Some features of Celtic Spirituality
- Love of nature and a passion for the wild and elemental
as a reminder of God's gift.
- Love and respect for art and poetry.
- Love and respect for the great stories and higher learning.
- Sense of God and the saints as a continuing, personal, helpful presence.
- Theologically orthodox, yet with heavy emphasis on the Trinity, and a love and respect for Miriam of Nazareth, the person of Jesus of Nazareth,
known as the Christ, and liturgy.
- Thin boundaries between the sacred and the secular.
- Unique Church structure: there were originally no towns, just nomadic settlements, hence the church was more monastic rather than diocesan,
resulting in quite independent rules and liturgies.
- Ireland was very isolated; it was hard to impose outside central Roman authority.

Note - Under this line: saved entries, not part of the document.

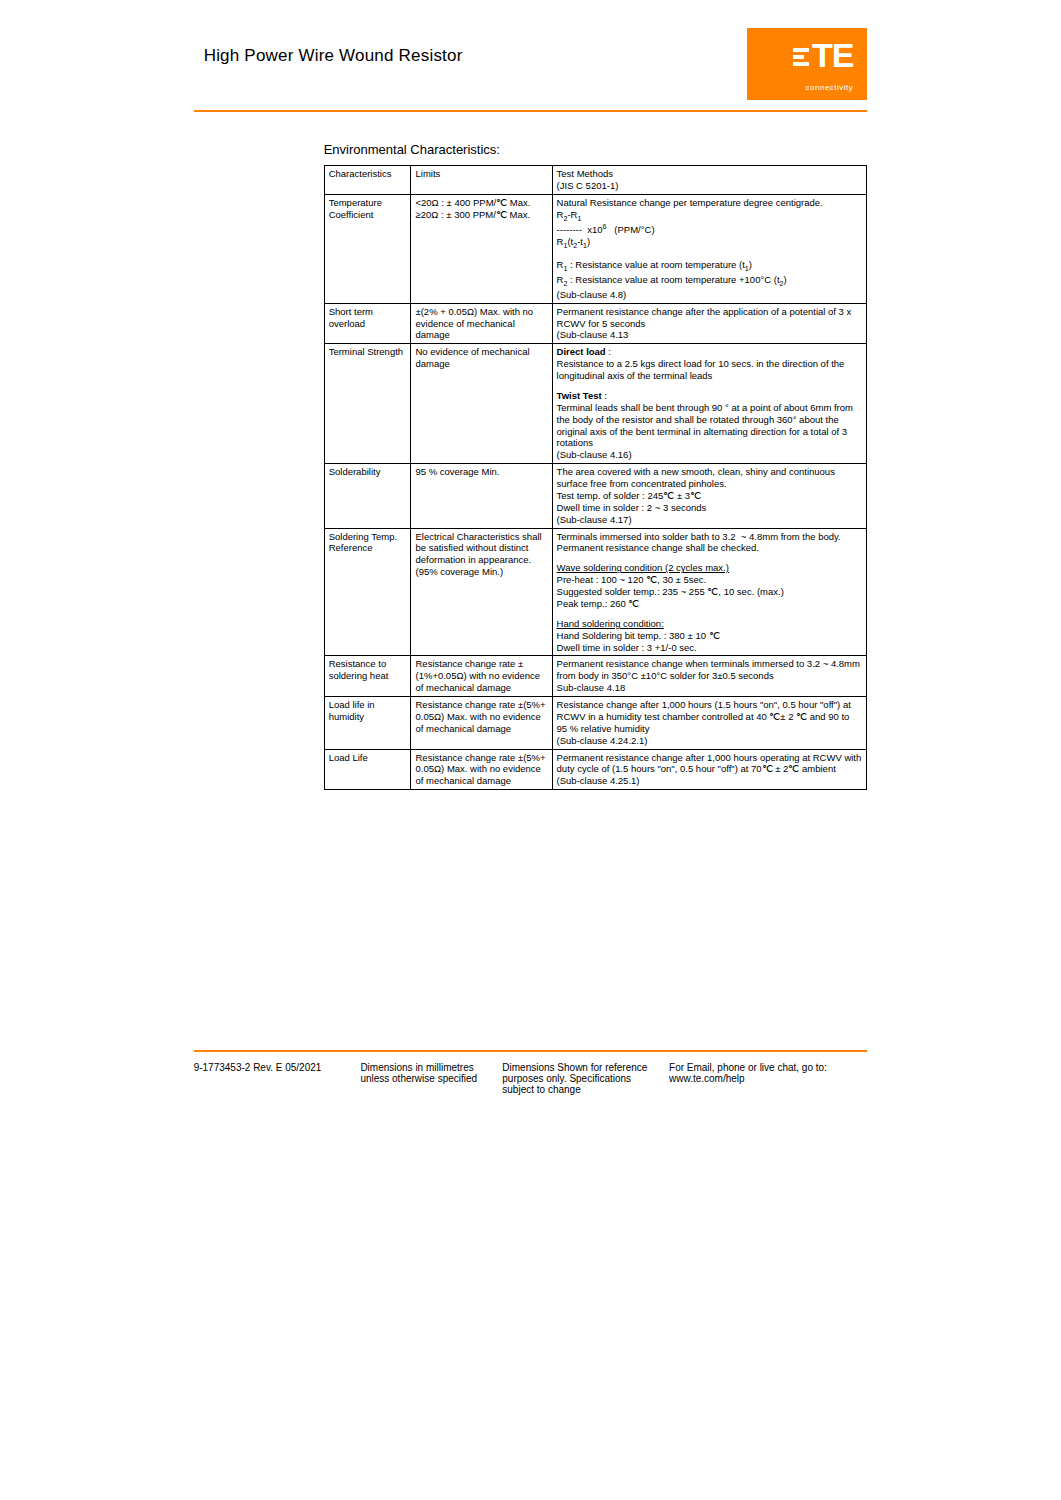High Power Wire Wound Resistor
TE
connectivity
Environmental Characteristics:
| Characteristics | Limits | Test Methods (JIS C 5201-1) |
| Temperature Coefficient | <20Ω : ± 400 PPM/℃ Max. ≥20Ω : ± 300 PPM/℃ Max. | Natural Resistance change per temperature degree centigrade. R 2 -R 1 -------- x10 6 (PPM/°C) R 1 (t 2 -t 1 ) R 1 : Resistance value at room temperature (t 1 ) R 2 : Resistance value at room temperature +100°C (t 2 ) (Sub-clause 4.8) |
| Short term overload | ±(2% + 0.05Ω) Max. with no evidence of mechanical damage | Permanent resistance change after the application of a potential of 3 x RCWV for 5 seconds (Sub-clause 4.13 |
| Terminal Strength | No evidence of mechanical damage | Direct load : Resistance to a 2.5 kgs direct load for 10 secs. in the direction of the longitudinal axis of the terminal leads Twist Test : Terminal leads shall be bent through 90 ° at a point of about 6mm from the body of the resistor and shall be rotated through 360° about the original axis of the bent terminal in alternating direction for a total of 3 rotations (Sub-clause 4.16) |
| Solderability | 95 % coverage Min. | The area covered with a new smooth, clean, shiny and continuous surface free from concentrated pinholes. Test temp. of solder : 245℃ ± 3℃ Dwell time in solder : 2 ~ 3 seconds (Sub-clause 4.17) |
| Soldering Temp. Reference | Electrical Characteristics shall be satisfied without distinct deformation in appearance. (95% coverage Min.) | Terminals immersed into solder bath to 3.2 ~ 4.8mm from the body. Permanent resistance change shall be checked. Wave soldering condition (2 cycles max.) Pre-heat : 100 ~ 120 ℃, 30 ± 5sec. Suggested solder temp.: 235 ~ 255 ℃, 10 sec. (max.) Peak temp.: 260 ℃ Hand soldering condition: Hand Soldering bit temp. : 380 ± 10 ℃ Dwell time in solder : 3 +1/-0 sec. |
| Resistance to soldering heat | Resistance change rate ±(1%+0.05Ω) with no evidence of mechanical damage | Permanent resistance change when terminals immersed to 3.2 ~ 4.8mm from body in 350°C ±10°C solder for 3±0.5 seconds Sub-clause 4.18 |
| Load life in humidity | Resistance change rate ±(5%+ 0.05Ω) Max. with no evidence of mechanical damage | Resistance change after 1,000 hours (1.5 hours "on", 0.5 hour "off") at RCWV in a humidity test chamber controlled at 40 ℃± 2 ℃ and 90 to 95 % relative humidity (Sub-clause 4.24.2.1) |
| Load Life | Resistance change rate ±(5%+ 0.05Ω) Max. with no evidence of mechanical damage | Permanent resistance change after 1,000 hours operating at RCWV with duty cycle of (1.5 hours "on", 0.5 hour "off") at 70℃ ± 2℃ ambient (Sub-clause 4.25.1) |
9-1773453-2 Rev. E 05/2021
Dimensions in millimetres unless otherwise specified
Dimensions Shown for reference purposes only. Specifications subject to change
For Email, phone or live chat, go to: www.te.com/help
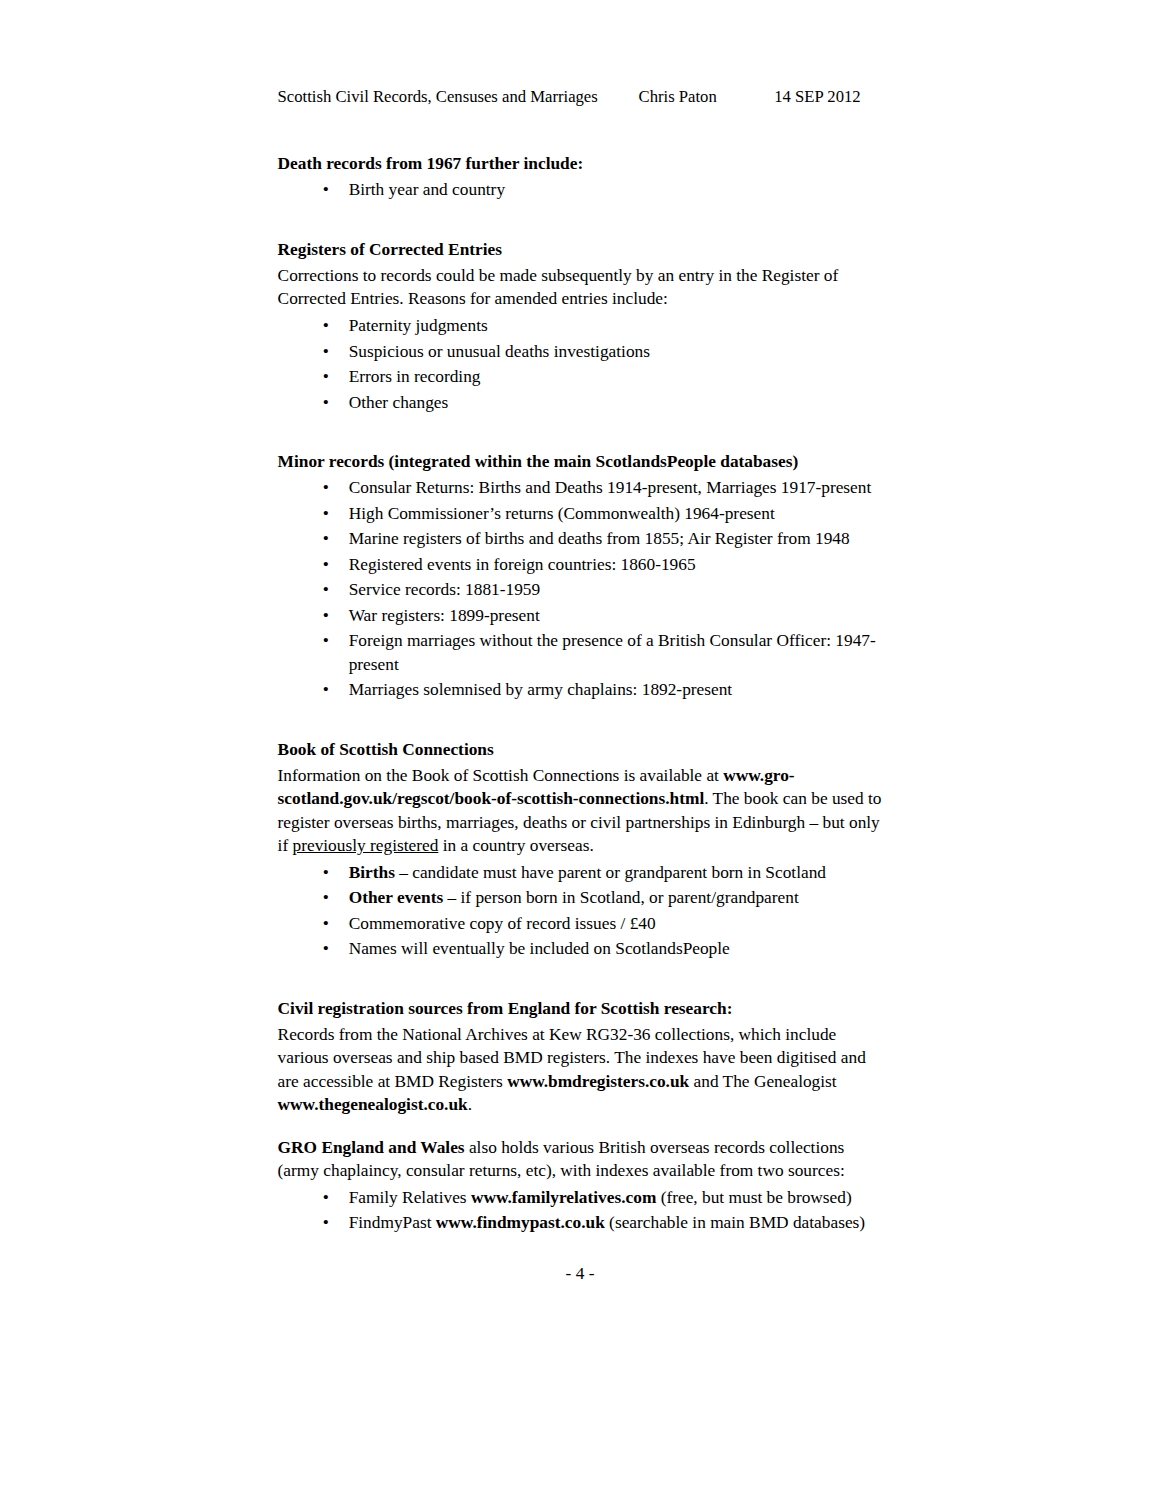Scottish Civil Records, Censuses and Marriages Chris Paton 14 SEP 2012
Death records from 1967 further include:
Birth year and country
Registers of Corrected Entries
Corrections to records could be made subsequently by an entry in the Register of Corrected Entries. Reasons for amended entries include:
Paternity judgments
Suspicious or unusual deaths investigations
Errors in recording
Other changes
Minor records (integrated within the main ScotlandsPeople databases)
Consular Returns: Births and Deaths 1914-present, Marriages 1917-present
High Commissioner’s returns (Commonwealth) 1964-present
Marine registers of births and deaths from 1855; Air Register from 1948
Registered events in foreign countries: 1860-1965
Service records: 1881-1959
War registers: 1899-present
Foreign marriages without the presence of a British Consular Officer: 1947-present
Marriages solemnised by army chaplains: 1892-present
Book of Scottish Connections
Information on the Book of Scottish Connections is available at www.gro-scotland.gov.uk/regscot/book-of-scottish-connections.html. The book can be used to register overseas births, marriages, deaths or civil partnerships in Edinburgh – but only if previously registered in a country overseas.
Births – candidate must have parent or grandparent born in Scotland
Other events – if person born in Scotland, or parent/grandparent
Commemorative copy of record issues / £40
Names will eventually be included on ScotlandsPeople
Civil registration sources from England for Scottish research:
Records from the National Archives at Kew RG32-36 collections, which include various overseas and ship based BMD registers. The indexes have been digitised and are accessible at BMD Registers www.bmdregisters.co.uk and The Genealogist www.thegenealogist.co.uk.
GRO England and Wales also holds various British overseas records collections (army chaplaincy, consular returns, etc), with indexes available from two sources:
Family Relatives www.familyrelatives.com (free, but must be browsed)
FindmyPast www.findmypast.co.uk (searchable in main BMD databases)
- 4 -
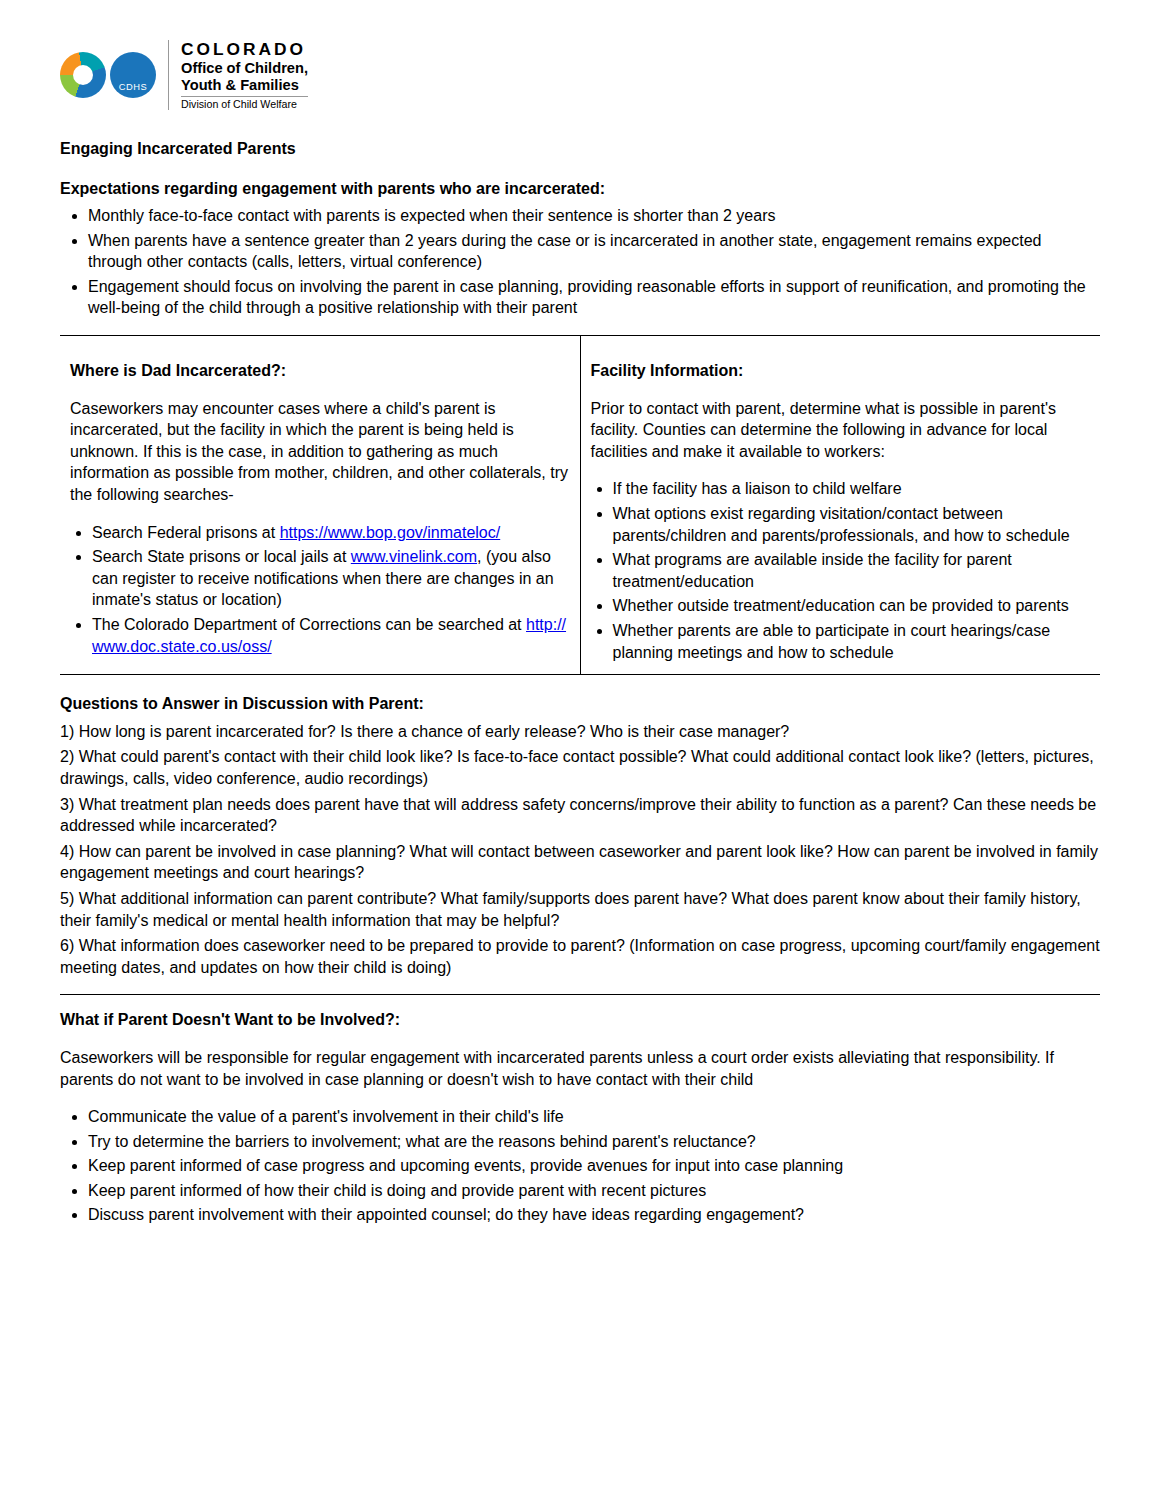CDHS
COLORADO
Office of Children,
Youth & Families
Division of Child Welfare
Engaging Incarcerated Parents
Expectations regarding engagement with parents who are incarcerated:
Monthly face-to-face contact with parents is expected when their sentence is shorter than 2 years
When parents have a sentence greater than 2 years during the case or is incarcerated in another state, engagement remains expected through other contacts (calls, letters, virtual conference)
Engagement should focus on involving the parent in case planning, providing reasonable efforts in support of reunification, and promoting the well-being of the child through a positive relationship with their parent
| Where is Dad Incarcerated?: Caseworkers may encounter cases where a child's parent is incarcerated, but the facility in which the parent is being held is unknown. If this is the case, in addition to gathering as much information as possible from mother, children, and other collaterals, try the following searches- Search Federal prisons at https://www.bop.gov/inmateloc/ Search State prisons or local jails at www.vinelink.com , (you also can register to receive notifications when there are changes in an inmate's status or location) The Colorado Department of Corrections can be searched at http://www.doc.state.co.us/oss/ | Facility Information: Prior to contact with parent, determine what is possible in parent's facility. Counties can determine the following in advance for local facilities and make it available to workers: If the facility has a liaison to child welfare What options exist regarding visitation/contact between parents/children and parents/professionals, and how to schedule What programs are available inside the facility for parent treatment/education Whether outside treatment/education can be provided to parents Whether parents are able to participate in court hearings/case planning meetings and how to schedule |
Questions to Answer in Discussion with Parent:
1) How long is parent incarcerated for? Is there a chance of early release? Who is their case manager?
2) What could parent's contact with their child look like? Is face-to-face contact possible? What could additional contact look like? (letters, pictures, drawings, calls, video conference, audio recordings)
3) What treatment plan needs does parent have that will address safety concerns/improve their ability to function as a parent? Can these needs be addressed while incarcerated?
4) How can parent be involved in case planning? What will contact between caseworker and parent look like? How can parent be involved in family engagement meetings and court hearings?
5) What additional information can parent contribute? What family/supports does parent have? What does parent know about their family history, their family's medical or mental health information that may be helpful?
6) What information does caseworker need to be prepared to provide to parent? (Information on case progress, upcoming court/family engagement meeting dates, and updates on how their child is doing)
What if Parent Doesn't Want to be Involved?:
Caseworkers will be responsible for regular engagement with incarcerated parents unless a court order exists alleviating that responsibility. If parents do not want to be involved in case planning or doesn't wish to have contact with their child
Communicate the value of a parent's involvement in their child's life
Try to determine the barriers to involvement; what are the reasons behind parent's reluctance?
Keep parent informed of case progress and upcoming events, provide avenues for input into case planning
Keep parent informed of how their child is doing and provide parent with recent pictures
Discuss parent involvement with their appointed counsel; do they have ideas regarding engagement?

- Influenced much by middle-eastern and Coptic monasticism.
- Monasteries were often huge theocratic villages often associated with a clan with the same kinship ties, along with slaves, freemen, celibate monks, married clergy, professed lay people, men and women living side by side.
- While some monasteries were in isolated places, many more were at the crossroads of provincial territories.
- Women had more equal footing in ancient Irish law, thus had more equal say in church governance.
- Developed the idea of having a "soul friend" (anamchara) to help in spiritual direction.
- Invented personal confession.
- Oral word-based culture; most of the people were illiterate but had great memorization skills.
They loved to hear great stories.
- A sense of closeness and immanence between the natural and supernatural.
- A mandate for hospitality.
- Emphasis on family and kinship ties.